We chuckled at the image, but deep down we could relate to the uncertainty and unease, if not fear, imbedded in the scenarios for reopening schools this fall. If we send students and educators back to school, how do we know they’ll be safe and stay healthy? If we keep them home part-time, how do we know they’ll keep up with the work, and how will parents be able to go to work? And homeschooling? Not enough bandwidth!
Parents, teachers and school administrators are waiting with bated breath to hear Gov. Andrew Cuomo announce in the first week of August how school districts in New York should proceed this fall. Whichever way it goes, there will be a mad scramble to comply with reams of protocol, precautions, guidelines and mandates. School districts have been grappling day and night to come up with viable plans since the State Education Department issued more than 140 pages of guidelines on July 16, guidelines that cover everything from face coverings to cleaning, and classroom capacity to transportation.
With sights set on the governor’s July 31 deadline for turning in plans to the state, Scarsdale Schools are formulating three options: fully in person, fully remote and a hybrid version that combines both. The process is ongoing and details won’t be revealed until Aug. 3. Edgemont School District on the other hand, stated it’s favoring a hybrid model that combines in-school and remote learning.

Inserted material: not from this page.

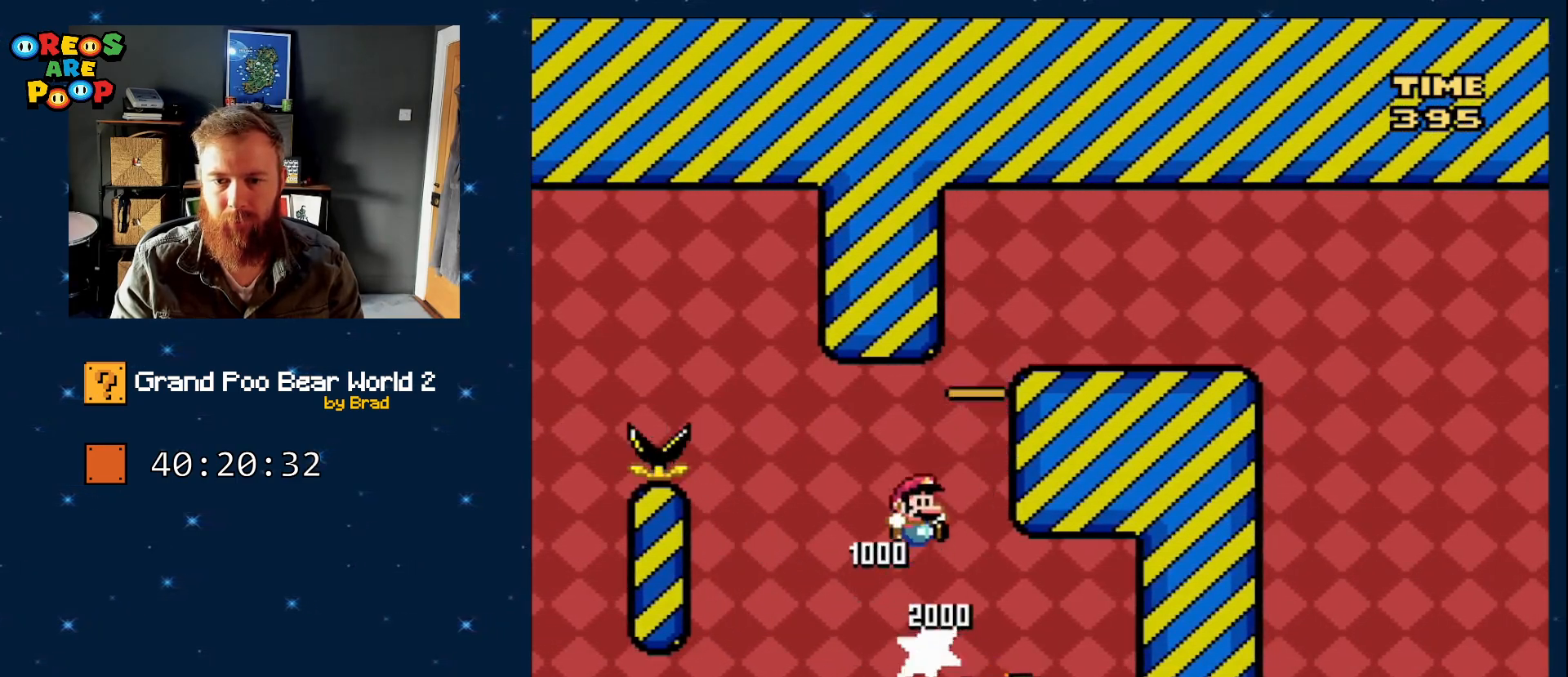
{"dt_ms": 500, "buttons": ["B", "Y", "DPAD_DOWN", "DPAD_RIGHT"], "events": [[367, "DPAD_DOWN", "down"]]}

But in either case, the key is what the faculty, staff and families will be most comfortable with. In Edgemont, committee recommendations and community members’ concerns were shared through virtual meetings hosted by the schools, with two more scheduled on July 29. In Scarsdale, online survey responses from 2,700 families and a separate survey of faculty/staff are being reviewed and quantified, and added to the many hours of work by a steering committee and 10 task force groups comprising 100 stakeholders.
The timeline for district leaders to figure it all out, and for stakeholders to have their say, is excruciatingly tight. We don’t yet know where the chips will fall, but we’ll bet whatever the outcome is, it will cause some portion of the populace to grimace.